L’otto marzo e l’abuso (e la perversione) della parola “amore”

di Diego Torre

LOVE IS LOVE? MACCHÈ!… DEUS CARITAS EST!

Una delle stravaganze del nostro tempo è l’abuso della parola “amore”. Anche fra alcuni cristiani essa ha preso una sapore dolciastro e melenso, in netto contrasto con un’altra parola carica di echi teologici e (finora) meno inflazionata di amore, ovvero “carità”. Quanto ha insegnato in merito la Chiesa! Per rimanere solo ai Papi recenti, rimane significativa la definizione di Benedetto XVI: “solo nella verità la carità risplende” (Caritas in veritate, 3).

Essa manifesta la capacità delle altre due virtù teologali, fede e speranza, di incidere nella nostra essenza. Non è un optional per i credenti! “Noi infatti per virtù dello Spirito, attendiamo dalla fede la giustificazione che speriamo. … la fede che opera per mezzo della carità”(Gal 5,5). E per chi fuorviasse gli altri dalla legge dell’amore, riducendo la fede a fideismo o conformismo, Paolo sentenzia duramente: “Dovrebbero farsi mutilare coloro che vi turbano”(Gal 5,12).

Le tre virtù sono strettamente connesse.
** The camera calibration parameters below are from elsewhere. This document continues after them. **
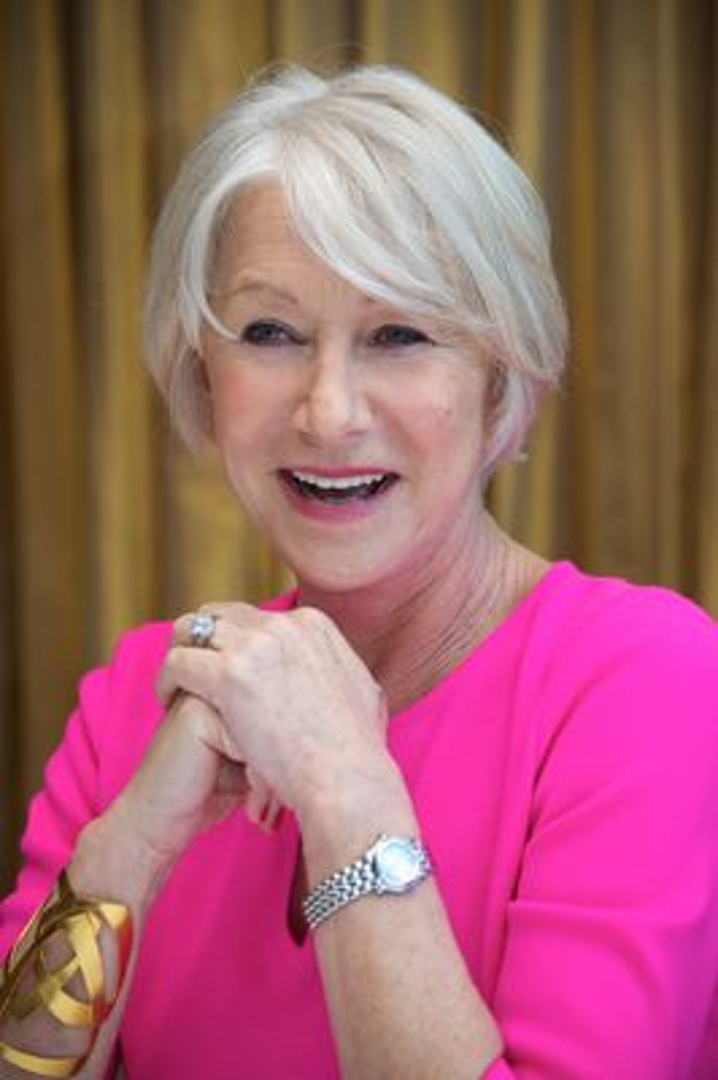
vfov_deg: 11.4
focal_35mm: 180
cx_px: 359
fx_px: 5394
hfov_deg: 7.6
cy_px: 540
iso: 500
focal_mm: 180
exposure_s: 1/80
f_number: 5.6
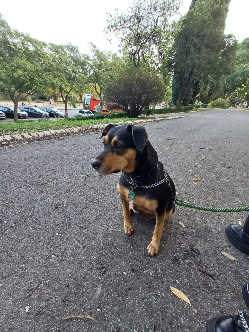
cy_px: 166
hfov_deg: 78.1
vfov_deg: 94.5
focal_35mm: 16
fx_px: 153
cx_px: 124
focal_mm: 1.64
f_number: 2.2
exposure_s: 1/100
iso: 100
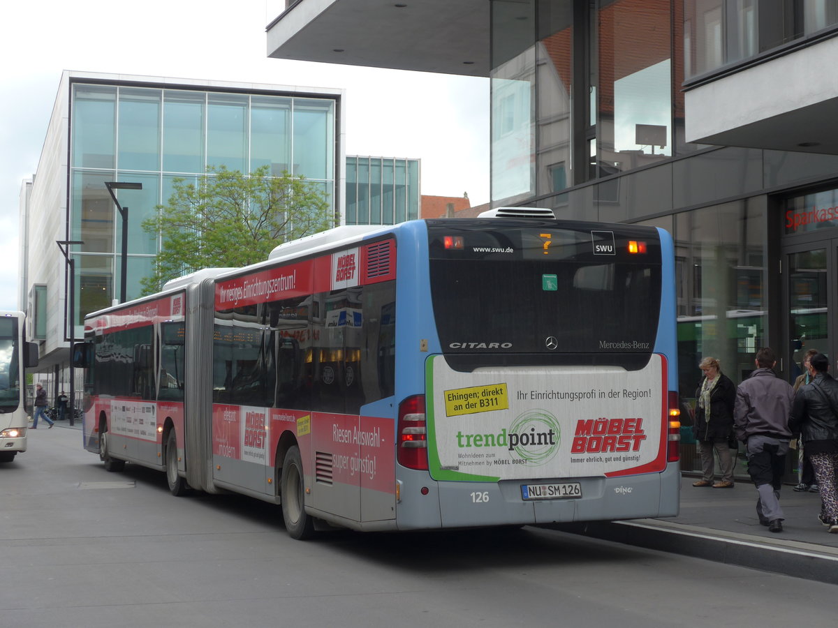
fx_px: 1501
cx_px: 419
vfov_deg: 23.7
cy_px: 314
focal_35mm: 62
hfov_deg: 31.2
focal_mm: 12.7
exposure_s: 1/160
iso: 80
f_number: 3.7
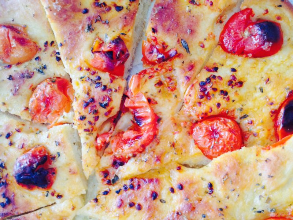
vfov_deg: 40.7
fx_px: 296
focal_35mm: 35
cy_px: 110
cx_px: 146
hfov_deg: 52.6
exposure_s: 1/20
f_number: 2.4
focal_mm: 4.28
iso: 160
La fede provoca il nostro modo di vivere, pretende di venire per prima e finisce per impregnare mente, cuore e volontà. Da essa scaturisce la carità che da testimonianza. Ma non basta il, pur necessario, buon esempio in un mondo che ci interroga, anche provocatoriamente; bisogna anche essere «pronti a rispondere a chiunque vi domanda la ragione della speranza che è in voi» (1 Pt 3, 15), consapevoli della valenza culturale della nostra fede e della sua capacità d’incidere nella nostra vita ed in quella della società.

Il cristianesimo non è riducibile soltanto ad una dottrina. Esso è l’annuncio della incarnazione, morte e risurrezione del Figlio di Dio, entrato con forza nella storia, che ha dato una dimostrazione, carnale ed evidente, del Suo amore per noi. Il cristiano, alter Christus, esercita la virtù teologale della carità “per la quale amiamo Dio sopra ogni cosa e il prossimo nostro come noi stessi per amore di Dio” (CCC 1822). Essa “purifica la nostra capacità di amare. La eleva alla perfezione soprannaturale dell’amore divino”(CCC 1827). Non più la capacità naturale d’amare secondo natura, ma la carità sovrannaturale che è Dio stesso: Deus Caritas est! (1 Gv 4).

Amare infatti non è seguire impulsi sbagliati e sentimentalismi o fare contento l’altro a tutti costi; meno che mai è premura smodata per noi stessi, ovvero scegliere ciò che ci conviene anche se ingiusto. E’ una scelta libera fatta di ragione e volontà. La libertà dei figli di Dio giunge al suo giusto compimento quando si “fa la volontà del Padre mio che è nei cieli” (Mt 7,21), e “non divenga un pretesto per vivere secondo la carne, ma mediante la carità siate a servizio gli uni degli altri” (Gal 5,13). Quindi “Rimanete nel mio amore. Se osserverete i miei comandamenti rimarrete nel mio amore” (Gv 15,9).

L’amore è ciò che Dio, che è l’Amore per eccellenza, chiama amore, ovvero il compimento del suo volere, che è il massimo sicuro bene per tutti. A tal fine tutti gli aspetti della vita vanno orientati: il lavoro, la famiglia, l’amicizia, il divertimento, i soldi. «Sia che mangiate, sia che beviate, sia che facciate qualsiasi altra cosa, fate tutto per la gloria di Dio» (1 Cor 10,31). E questo vale per ogni battezzato, prete o laico, monaca o madre, operaio o imprenditore.